In a groundbreaking ruling, the New York supreme court appellate
division has held that the state has the power to annul a civil union
established in another state, the Times Union reported.
"This is an important ruling," said Thomas W. Ude Jr., staff attorney for Lambda Legal, who filed a brief in support of plaintiff Audrey Juanita Dickerson. "A different ruling here would leave the persons legally entangled with each other and people have to move on with their life."
Two Schenectady county residents, Dickerson and Sonya Denise Thompson, traveled to Vermont in 2003 to enter into a civil union. Three years later, the couple separated and Dickerson went to Vermont to get the union annulled, only to be told she needed to live in the state for a year before she was eligible to apply.

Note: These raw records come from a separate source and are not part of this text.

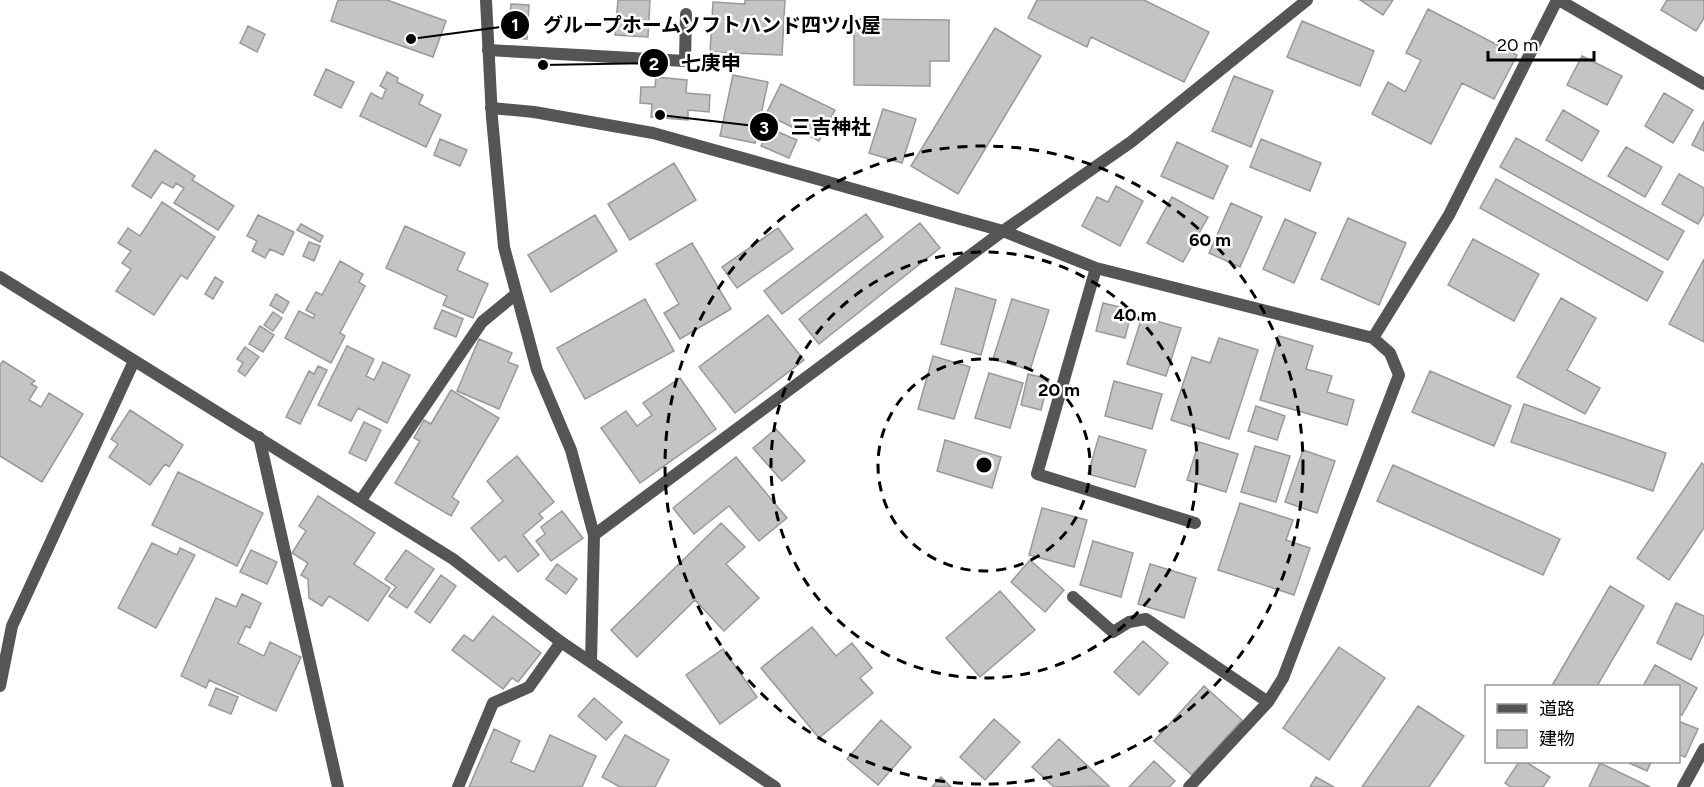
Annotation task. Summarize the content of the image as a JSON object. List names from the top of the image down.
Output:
{
  "places": ["グループホームソフトハンド四ツ小屋", "七庚申", "三吉神社"],
  "legend": ["道路", "建物"],
  "scale_bar": "20 m",
  "rings": ["60 m", "40 m", "20 m"]
}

Dickerson then asked for an annulment from the Schenectady County supreme court in 2008 and was denied because the state had no legal framework to recognize a legal relationship between same-sex partners or to dissolve the unions.
Thursday's ruling is a result of an appeal by Dickerson.
"Today, the public policy of our state protects same-sex couples in a myriad of ways,'' justices wrote in their decision. ''Two provisions of the Public Health Law define a domestic partner to include one who is 'formally a party in a domestic partnership or similar relationship with the other person, entered into pursuant to the laws of the United States or of any state, local or foreign jurisdiction."